(Dataset entries)

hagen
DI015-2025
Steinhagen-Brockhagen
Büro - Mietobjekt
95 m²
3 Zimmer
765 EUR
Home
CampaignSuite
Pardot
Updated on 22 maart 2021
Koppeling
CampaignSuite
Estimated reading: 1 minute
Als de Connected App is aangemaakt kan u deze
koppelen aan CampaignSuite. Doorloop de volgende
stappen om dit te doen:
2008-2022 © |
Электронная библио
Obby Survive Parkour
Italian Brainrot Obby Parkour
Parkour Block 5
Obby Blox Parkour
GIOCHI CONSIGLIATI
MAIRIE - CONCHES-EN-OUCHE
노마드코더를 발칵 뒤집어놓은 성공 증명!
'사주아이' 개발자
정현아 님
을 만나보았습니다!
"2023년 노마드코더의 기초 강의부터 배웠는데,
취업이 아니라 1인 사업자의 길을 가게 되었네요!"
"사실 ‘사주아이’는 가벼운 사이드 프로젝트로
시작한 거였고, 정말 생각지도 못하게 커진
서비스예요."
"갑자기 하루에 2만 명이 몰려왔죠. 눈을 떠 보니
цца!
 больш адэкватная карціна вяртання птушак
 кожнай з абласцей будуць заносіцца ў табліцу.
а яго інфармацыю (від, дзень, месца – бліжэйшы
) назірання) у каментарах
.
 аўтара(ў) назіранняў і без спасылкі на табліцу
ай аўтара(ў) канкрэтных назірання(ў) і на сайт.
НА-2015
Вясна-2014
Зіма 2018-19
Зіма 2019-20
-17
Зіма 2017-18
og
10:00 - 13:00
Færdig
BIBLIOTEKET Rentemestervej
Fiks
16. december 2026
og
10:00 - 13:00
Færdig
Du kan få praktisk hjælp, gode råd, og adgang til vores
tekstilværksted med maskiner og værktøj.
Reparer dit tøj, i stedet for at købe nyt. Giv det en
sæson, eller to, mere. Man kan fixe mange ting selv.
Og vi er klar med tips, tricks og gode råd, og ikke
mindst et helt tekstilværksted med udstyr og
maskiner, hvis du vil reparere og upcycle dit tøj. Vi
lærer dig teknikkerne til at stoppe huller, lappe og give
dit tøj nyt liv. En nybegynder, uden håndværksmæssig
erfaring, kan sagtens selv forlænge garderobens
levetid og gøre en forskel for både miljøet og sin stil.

◆ **Work to complete**: Filter the records above for lines with "maskiner".

◆ **Task result**:
tekstilværksted med maskiner og værktøj.
maskiner, hvis du vil reparere og upcycle dit tøj. Vi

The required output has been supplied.